As for leisure and lifestyle events, the statutory board added that it will also “expand the range and scale” of such events in 2022 “to meet local demand and ensure that Singapore remains attractive to international visitors”.


The local tours industry “performed well” in 2021, it said, with close to 320,000 local participants and "strong month-on-month growth for most of the year".

More attractions were also introduced, such as the Museum of Ice Cream and SkyHelix Sentosa, while existing players refreshed their concepts or added new ones. These included Haw Par Villa’s Hell Museum or the ArtScience Museum’s new permanent virtual reality gallery.

“There is also a series of new attractions in the pipeline. For example, the Jewel-rassic Quest, a ticketed AR experience at Jewel Changi Airport’s Canopy Park and Shiseido Forest Valley, is slated to launch in 2022.”

As for the cruise industry, there has been a strong rebound after "cruises-to-nowhere" were launched in late 2020, with more than 400,000 domestic passengers on close to 300 sailings, said STB.

“With the implementation of STB’s CruiseSafe certification programme and strong support from both Dream Cruises and Royal Caribbean International, there have been no COVID-19 clusters on board the two cruise ships to date.”


Moving forward, the agency said it will continue to “ramp up efforts” in key source markets and inspire travel to Singapore.

For example, STB is working with Singapore Airlines and the Changi Airport Group on the “Welcome Back to Singapore” campaign to instil travel confidence among international travellers.

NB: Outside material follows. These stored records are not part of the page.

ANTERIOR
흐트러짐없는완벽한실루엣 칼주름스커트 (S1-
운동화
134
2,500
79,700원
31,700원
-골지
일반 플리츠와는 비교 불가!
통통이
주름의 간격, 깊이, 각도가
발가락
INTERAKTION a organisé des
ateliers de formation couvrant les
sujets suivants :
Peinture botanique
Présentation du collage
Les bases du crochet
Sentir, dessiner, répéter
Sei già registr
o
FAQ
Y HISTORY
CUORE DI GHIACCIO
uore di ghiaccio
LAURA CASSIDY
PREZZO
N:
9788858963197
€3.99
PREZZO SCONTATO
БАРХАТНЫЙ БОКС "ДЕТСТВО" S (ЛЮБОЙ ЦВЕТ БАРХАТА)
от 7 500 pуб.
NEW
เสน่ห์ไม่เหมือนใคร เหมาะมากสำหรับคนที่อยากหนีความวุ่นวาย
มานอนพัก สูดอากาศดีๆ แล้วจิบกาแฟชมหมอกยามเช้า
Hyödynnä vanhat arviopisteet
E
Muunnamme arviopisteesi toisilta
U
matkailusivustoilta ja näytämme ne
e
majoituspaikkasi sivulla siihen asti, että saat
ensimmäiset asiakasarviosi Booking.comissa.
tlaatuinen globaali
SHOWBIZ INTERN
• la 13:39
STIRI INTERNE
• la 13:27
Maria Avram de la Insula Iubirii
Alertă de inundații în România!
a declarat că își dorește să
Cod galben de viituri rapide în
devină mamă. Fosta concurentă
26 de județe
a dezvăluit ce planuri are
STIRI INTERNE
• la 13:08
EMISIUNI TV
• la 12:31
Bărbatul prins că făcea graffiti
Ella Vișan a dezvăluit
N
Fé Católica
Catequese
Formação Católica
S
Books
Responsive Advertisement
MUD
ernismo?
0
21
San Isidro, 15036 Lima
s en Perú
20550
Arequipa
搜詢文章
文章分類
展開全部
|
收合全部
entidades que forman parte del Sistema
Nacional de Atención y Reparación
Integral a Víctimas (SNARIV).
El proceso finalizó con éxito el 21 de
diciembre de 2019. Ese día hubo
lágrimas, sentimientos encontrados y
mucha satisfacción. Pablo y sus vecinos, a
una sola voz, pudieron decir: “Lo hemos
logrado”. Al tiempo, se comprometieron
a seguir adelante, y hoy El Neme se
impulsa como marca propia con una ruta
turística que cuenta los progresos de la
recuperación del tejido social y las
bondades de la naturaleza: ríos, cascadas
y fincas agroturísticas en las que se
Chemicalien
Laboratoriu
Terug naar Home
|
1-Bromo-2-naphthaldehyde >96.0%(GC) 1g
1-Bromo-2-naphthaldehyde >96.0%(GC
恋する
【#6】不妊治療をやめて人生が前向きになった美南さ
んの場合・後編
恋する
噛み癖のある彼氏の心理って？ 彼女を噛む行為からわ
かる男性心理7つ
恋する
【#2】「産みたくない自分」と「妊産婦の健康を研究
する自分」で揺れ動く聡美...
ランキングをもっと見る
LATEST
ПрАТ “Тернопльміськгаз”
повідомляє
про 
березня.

The campaign has been launched in Germany and India, and will be progressively launched in more markets including Australia, the United Kingdom, the United States, and South Korea.

Sustainability will also continue to be a focus, with STB working closely with the Singapore Hotel Association (SHA) to develop a hotel sustainability roadmap with strategies and targets for the industry, to be launched later this year.

To support its push towards becoming a leading urban wellness haven, STB has also established a five-year roadmap identifying key strategies and initiatives to develop Singapore’s wellness offerings.

As part of this, there will be an inaugural wellness festival in June 2022.


As the industry prepares for recovery, STB said it will focus on "investing in future tourism growth by building up key manpower capabilities".

Together with the labour movement, unions and other government agencies, STB will launch the Tourism Careers Hub in 2022 to provide training and skills upgrading for tourism workers and firms.

It will focus on job matching within the sector and encouraging technology transformation, among others. More details about the Tourism Careers Hub will be announced soon.